Und wie macht man das? Eigentlich muss man lediglich einige bekannte Prinzipien konsequent umsetzen, wie alle technischen Redakteure sie auch vom „gewöhnlichen“ Schreiben her kennen. Nur: Durch die nachgelagerte Übersetzung nimmt ihre Bedeutung erheblich zu.
Wie ein TMS arbeitet
Um die Anforderungen einer TMS-gestützten Übersetzung besser zu verstehen, ist es wichtig zu wissen, dass ein TMS Datenbank-basiert ist und mit Segmentierung arbeitet. Es zerlegt den Text in Einheiten, sucht nach passenden Entsprechungen (sogenannten Matches) in der TM-Datenbank und zeigt Übersetzungsvorschläge an, die vom Übersetzer geprüft und freigegeben oder für den vorliegenden Fall angepasst werden. In der üblichen satzbasierten Segmentierung entspricht ein einzelner Satz einem Segment im TMS. Innerhalb eines Satzes werden Elemente, die zusammengehören, als sogenannte Token identifiziert, so dass z. B. eine Datumsangabe wie „06. Februar 2020“ als Ganzes und nicht als „06.“, „Februar“, „2020“ behandelt wird. Identische Texte in unterschiedlichen Formaten behandelt ein TMS üblicherweise wiederum als unterschiedliche Segmente.
Vor diesem Hintergrund wird sofort klar, welche Faktoren für eine möglichst gute maschinelle Zuordnung und möglichst aufwandsarme Nachbearbeitung durch den Übersetzer besonders relevant sind. Im Großen und Ganzen geht es immer um Verständlichkeit und Konsistenz in der Wortwahl und Ausdrucksweise.

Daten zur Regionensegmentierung
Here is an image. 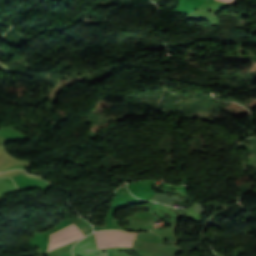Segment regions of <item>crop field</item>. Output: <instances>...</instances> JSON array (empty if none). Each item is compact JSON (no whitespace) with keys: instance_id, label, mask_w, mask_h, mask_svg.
<instances>
[{"instance_id":"crop-field-1","label":"crop field","mask_w":256,"mask_h":256,"mask_svg":"<svg viewBox=\"0 0 256 256\" xmlns=\"http://www.w3.org/2000/svg\"><path fill=\"white\" fill-rule=\"evenodd\" d=\"M97 247H126L131 248L134 233L121 231H98L95 232Z\"/></svg>"},{"instance_id":"crop-field-2","label":"crop field","mask_w":256,"mask_h":256,"mask_svg":"<svg viewBox=\"0 0 256 256\" xmlns=\"http://www.w3.org/2000/svg\"><path fill=\"white\" fill-rule=\"evenodd\" d=\"M75 229H77V226H76L75 224H71V225H69V226H67V227H65V228H63V229H61V230H59V231H57V232H55V233L50 234V239L53 238V237L59 236V235H61V234L67 233V232H69V231L75 230ZM77 233H80V230H79V229H77V230H75V231H72V232H69V233H67V234L61 235V236H59V237H56V238L51 239V240H50V244L53 243V242L59 241V240H61V239L67 238V237H69V236L75 235V234H77ZM83 237H85V236H84L82 233H80V234H78V235H75V236H72V237H70V238H67V239H64V240H62V241L56 242V243H54V244H51V245L49 246L47 252H48V251H52V250H54V249H56V248H59V247H61V246H63V245L69 244V243H71V242L77 241V240H79V239H82Z\"/></svg>"},{"instance_id":"crop-field-3","label":"crop field","mask_w":256,"mask_h":256,"mask_svg":"<svg viewBox=\"0 0 256 256\" xmlns=\"http://www.w3.org/2000/svg\"><path fill=\"white\" fill-rule=\"evenodd\" d=\"M229 2L236 3V0H229Z\"/></svg>"}]
</instances>
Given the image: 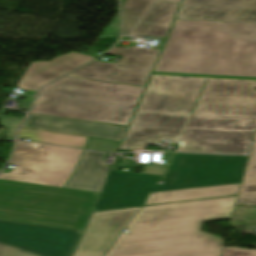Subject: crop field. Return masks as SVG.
I'll list each match as a JSON object with an SVG mask.
<instances>
[{
	"label": "crop field",
	"instance_id": "d8731c3e",
	"mask_svg": "<svg viewBox=\"0 0 256 256\" xmlns=\"http://www.w3.org/2000/svg\"><path fill=\"white\" fill-rule=\"evenodd\" d=\"M83 151L18 142L11 163L18 166L0 174V179L31 182L63 188Z\"/></svg>",
	"mask_w": 256,
	"mask_h": 256
},
{
	"label": "crop field",
	"instance_id": "d9b57169",
	"mask_svg": "<svg viewBox=\"0 0 256 256\" xmlns=\"http://www.w3.org/2000/svg\"><path fill=\"white\" fill-rule=\"evenodd\" d=\"M104 155L86 151L66 187L100 192L110 170L103 161Z\"/></svg>",
	"mask_w": 256,
	"mask_h": 256
},
{
	"label": "crop field",
	"instance_id": "412701ff",
	"mask_svg": "<svg viewBox=\"0 0 256 256\" xmlns=\"http://www.w3.org/2000/svg\"><path fill=\"white\" fill-rule=\"evenodd\" d=\"M143 89L64 77L38 94L31 113L127 126Z\"/></svg>",
	"mask_w": 256,
	"mask_h": 256
},
{
	"label": "crop field",
	"instance_id": "214f88e0",
	"mask_svg": "<svg viewBox=\"0 0 256 256\" xmlns=\"http://www.w3.org/2000/svg\"><path fill=\"white\" fill-rule=\"evenodd\" d=\"M237 204L256 205V143L252 146L250 160L247 165Z\"/></svg>",
	"mask_w": 256,
	"mask_h": 256
},
{
	"label": "crop field",
	"instance_id": "f4fd0767",
	"mask_svg": "<svg viewBox=\"0 0 256 256\" xmlns=\"http://www.w3.org/2000/svg\"><path fill=\"white\" fill-rule=\"evenodd\" d=\"M204 79L152 75L120 149L179 140Z\"/></svg>",
	"mask_w": 256,
	"mask_h": 256
},
{
	"label": "crop field",
	"instance_id": "8a807250",
	"mask_svg": "<svg viewBox=\"0 0 256 256\" xmlns=\"http://www.w3.org/2000/svg\"><path fill=\"white\" fill-rule=\"evenodd\" d=\"M237 196L144 207L106 256H221L225 240L200 231L230 218Z\"/></svg>",
	"mask_w": 256,
	"mask_h": 256
},
{
	"label": "crop field",
	"instance_id": "5142ce71",
	"mask_svg": "<svg viewBox=\"0 0 256 256\" xmlns=\"http://www.w3.org/2000/svg\"><path fill=\"white\" fill-rule=\"evenodd\" d=\"M94 58L75 52L60 56L51 62L31 63L17 87L37 91L49 81L83 65Z\"/></svg>",
	"mask_w": 256,
	"mask_h": 256
},
{
	"label": "crop field",
	"instance_id": "92a150f3",
	"mask_svg": "<svg viewBox=\"0 0 256 256\" xmlns=\"http://www.w3.org/2000/svg\"><path fill=\"white\" fill-rule=\"evenodd\" d=\"M155 0H126L122 6L123 35H128Z\"/></svg>",
	"mask_w": 256,
	"mask_h": 256
},
{
	"label": "crop field",
	"instance_id": "4177f3b9",
	"mask_svg": "<svg viewBox=\"0 0 256 256\" xmlns=\"http://www.w3.org/2000/svg\"><path fill=\"white\" fill-rule=\"evenodd\" d=\"M0 256H33L8 245L0 244Z\"/></svg>",
	"mask_w": 256,
	"mask_h": 256
},
{
	"label": "crop field",
	"instance_id": "a9b5d70f",
	"mask_svg": "<svg viewBox=\"0 0 256 256\" xmlns=\"http://www.w3.org/2000/svg\"><path fill=\"white\" fill-rule=\"evenodd\" d=\"M222 256H256V250L224 247Z\"/></svg>",
	"mask_w": 256,
	"mask_h": 256
},
{
	"label": "crop field",
	"instance_id": "733c2abd",
	"mask_svg": "<svg viewBox=\"0 0 256 256\" xmlns=\"http://www.w3.org/2000/svg\"><path fill=\"white\" fill-rule=\"evenodd\" d=\"M179 4L157 2L140 21L132 34L166 38Z\"/></svg>",
	"mask_w": 256,
	"mask_h": 256
},
{
	"label": "crop field",
	"instance_id": "22f410ed",
	"mask_svg": "<svg viewBox=\"0 0 256 256\" xmlns=\"http://www.w3.org/2000/svg\"><path fill=\"white\" fill-rule=\"evenodd\" d=\"M176 19L256 23V0H183Z\"/></svg>",
	"mask_w": 256,
	"mask_h": 256
},
{
	"label": "crop field",
	"instance_id": "dd49c442",
	"mask_svg": "<svg viewBox=\"0 0 256 256\" xmlns=\"http://www.w3.org/2000/svg\"><path fill=\"white\" fill-rule=\"evenodd\" d=\"M97 195L0 180V219L82 230Z\"/></svg>",
	"mask_w": 256,
	"mask_h": 256
},
{
	"label": "crop field",
	"instance_id": "ac0d7876",
	"mask_svg": "<svg viewBox=\"0 0 256 256\" xmlns=\"http://www.w3.org/2000/svg\"><path fill=\"white\" fill-rule=\"evenodd\" d=\"M153 74L256 80V24L176 20Z\"/></svg>",
	"mask_w": 256,
	"mask_h": 256
},
{
	"label": "crop field",
	"instance_id": "3316defc",
	"mask_svg": "<svg viewBox=\"0 0 256 256\" xmlns=\"http://www.w3.org/2000/svg\"><path fill=\"white\" fill-rule=\"evenodd\" d=\"M81 232L0 221V243L36 256H70Z\"/></svg>",
	"mask_w": 256,
	"mask_h": 256
},
{
	"label": "crop field",
	"instance_id": "00972430",
	"mask_svg": "<svg viewBox=\"0 0 256 256\" xmlns=\"http://www.w3.org/2000/svg\"><path fill=\"white\" fill-rule=\"evenodd\" d=\"M22 119L14 118V117H7L0 115V123L2 127H9L6 139L14 140L16 131Z\"/></svg>",
	"mask_w": 256,
	"mask_h": 256
},
{
	"label": "crop field",
	"instance_id": "cbeb9de0",
	"mask_svg": "<svg viewBox=\"0 0 256 256\" xmlns=\"http://www.w3.org/2000/svg\"><path fill=\"white\" fill-rule=\"evenodd\" d=\"M22 128L121 141L127 128L30 114Z\"/></svg>",
	"mask_w": 256,
	"mask_h": 256
},
{
	"label": "crop field",
	"instance_id": "d1516ede",
	"mask_svg": "<svg viewBox=\"0 0 256 256\" xmlns=\"http://www.w3.org/2000/svg\"><path fill=\"white\" fill-rule=\"evenodd\" d=\"M140 208L93 213L73 256H103Z\"/></svg>",
	"mask_w": 256,
	"mask_h": 256
},
{
	"label": "crop field",
	"instance_id": "4a817a6b",
	"mask_svg": "<svg viewBox=\"0 0 256 256\" xmlns=\"http://www.w3.org/2000/svg\"><path fill=\"white\" fill-rule=\"evenodd\" d=\"M239 185L150 193L144 205L234 195L238 193Z\"/></svg>",
	"mask_w": 256,
	"mask_h": 256
},
{
	"label": "crop field",
	"instance_id": "28ad6ade",
	"mask_svg": "<svg viewBox=\"0 0 256 256\" xmlns=\"http://www.w3.org/2000/svg\"><path fill=\"white\" fill-rule=\"evenodd\" d=\"M159 177L111 170L93 211L142 205Z\"/></svg>",
	"mask_w": 256,
	"mask_h": 256
},
{
	"label": "crop field",
	"instance_id": "34b2d1b8",
	"mask_svg": "<svg viewBox=\"0 0 256 256\" xmlns=\"http://www.w3.org/2000/svg\"><path fill=\"white\" fill-rule=\"evenodd\" d=\"M256 81L208 78L178 151L244 154L256 130Z\"/></svg>",
	"mask_w": 256,
	"mask_h": 256
},
{
	"label": "crop field",
	"instance_id": "730fd06b",
	"mask_svg": "<svg viewBox=\"0 0 256 256\" xmlns=\"http://www.w3.org/2000/svg\"><path fill=\"white\" fill-rule=\"evenodd\" d=\"M158 1L181 2V0H158Z\"/></svg>",
	"mask_w": 256,
	"mask_h": 256
},
{
	"label": "crop field",
	"instance_id": "eef30255",
	"mask_svg": "<svg viewBox=\"0 0 256 256\" xmlns=\"http://www.w3.org/2000/svg\"><path fill=\"white\" fill-rule=\"evenodd\" d=\"M254 141H256V137H255V140Z\"/></svg>",
	"mask_w": 256,
	"mask_h": 256
},
{
	"label": "crop field",
	"instance_id": "dafd665d",
	"mask_svg": "<svg viewBox=\"0 0 256 256\" xmlns=\"http://www.w3.org/2000/svg\"><path fill=\"white\" fill-rule=\"evenodd\" d=\"M122 142L91 138L86 149L118 152Z\"/></svg>",
	"mask_w": 256,
	"mask_h": 256
},
{
	"label": "crop field",
	"instance_id": "5a996713",
	"mask_svg": "<svg viewBox=\"0 0 256 256\" xmlns=\"http://www.w3.org/2000/svg\"><path fill=\"white\" fill-rule=\"evenodd\" d=\"M159 52L132 46L114 48L107 54L124 56L116 64L93 62L68 76L145 87Z\"/></svg>",
	"mask_w": 256,
	"mask_h": 256
},
{
	"label": "crop field",
	"instance_id": "e52e79f7",
	"mask_svg": "<svg viewBox=\"0 0 256 256\" xmlns=\"http://www.w3.org/2000/svg\"><path fill=\"white\" fill-rule=\"evenodd\" d=\"M247 158L177 153L162 185L151 192L240 183Z\"/></svg>",
	"mask_w": 256,
	"mask_h": 256
},
{
	"label": "crop field",
	"instance_id": "bc2a9ffb",
	"mask_svg": "<svg viewBox=\"0 0 256 256\" xmlns=\"http://www.w3.org/2000/svg\"><path fill=\"white\" fill-rule=\"evenodd\" d=\"M18 137H27L30 139V141H33V142H41V143L81 147V148L85 147L89 139L86 137L25 130V129L20 130Z\"/></svg>",
	"mask_w": 256,
	"mask_h": 256
}]
</instances>
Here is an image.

Aufgabenstellung =
**a)** Beantworten Sie anhand des Auszugs zur TMS-gestützten Übersetzung folgende Fragen:
(i) Wodurch nimmt die Bedeutung der bekannten Schreibprinzipien erheblich zu?
(ii) Wie behandelt ein TMS identische Texte in unterschiedlichen Formaten?
(iii) Worum geht es laut dem letzten Absatz im Großen und Ganzen immer?
**b)** Schreiben Sie den Auszug zur TMS-gestützten Übersetzung nach seinem letzten Satz weiter.

Lösungen =
**a)**
(i) Durch die nachgelagerte Übersetzung.
(ii) Üblicherweise als unterschiedliche Segmente.
(iii) Um Verständlichkeit und Konsistenz in der Wortwahl und Ausdrucksweise.

**b)**
Anforderungen an die Inhalte
Wenn man darüber nachdenkt, wie man Inhalte/Content am besten für die aufwandsarme Übersetzung aufbereitet, muss man sich zum einen mit der inhaltlichen und sprachlichen Ebene und zum anderen mit einigen formalen Aspekten befassen. Was sind die Anforderungen hinsichtlich Inhalt und Sprache?
Satzstrukturen
- Kurze Sätze, möglichst mit Satzstellung S-V-O und ohne Passiv, sind das A und O. Diese lassen sich am leichtesten von Mensch und Maschine dekodieren.
- Haupt- und Nebensätze sollten durchgehend nach dem gleichen (logischen) Prinzip aneinandergereiht werden. Das ist besonders wichtig, denn ein TMS segmentiert die Ausgangs- und die Zielsprache gleichermaßen.
- Satzklammern sollten Tabu sein. Diese dienen der Verständlichkeit in der Doku nicht besonders und lassen sich zudem nur ganz umständlich in Fremdsprachen übertragen.
Konsistenz auf Satz- und Wortebene
- Gleiche Sachverhalte sollten immer gleich formuliert werden, z.B. Anweisungen immer entweder im Imperativ oder Infinitiv.
- Dies gilt auch für die verwendeten Begriffe: Wird für ein und dasselbe ein anderes Wort verwendet, handelt es sich für das TMS automatisch um etwas Neues. Bei der Prüfung muss der Übersetzer sicherstellen, ob damit wirklich etwas Neues gemeint ist oder ob es sich um eine Wiederaufnahme handelt.
- Abweichungen in der Schreibweise (also auch Tippfehler!) führen dazu, dass ein TMS ein Segment nicht 1:1 zu einer vorhandenen Übersetzung zuordnen kann.
Verständlichkeit / Eindeutigkeit
- Über die reine Konsistenz hinaus ist es wichtig, Begriffe mit eindeutiger Semantik zu verwenden. Es bedeutet zum einen, dass Komposita ausgeschrieben werden und nicht auf ihr Hauptwort verkürzt werden. Zum anderen gibt es eine Reihe von Wörtern, die per se problematisch sind. „Fehler“ kann Singular oder Plural sein, ist dies im aktuellen Kontext eindeutig? Ist klar, was mit dem Adjektiv „werkseitig“ gemeint ist? Auch sogenannte Füllwörter wie „etwa“ stellen Übersetzer vor große Herausforderungen.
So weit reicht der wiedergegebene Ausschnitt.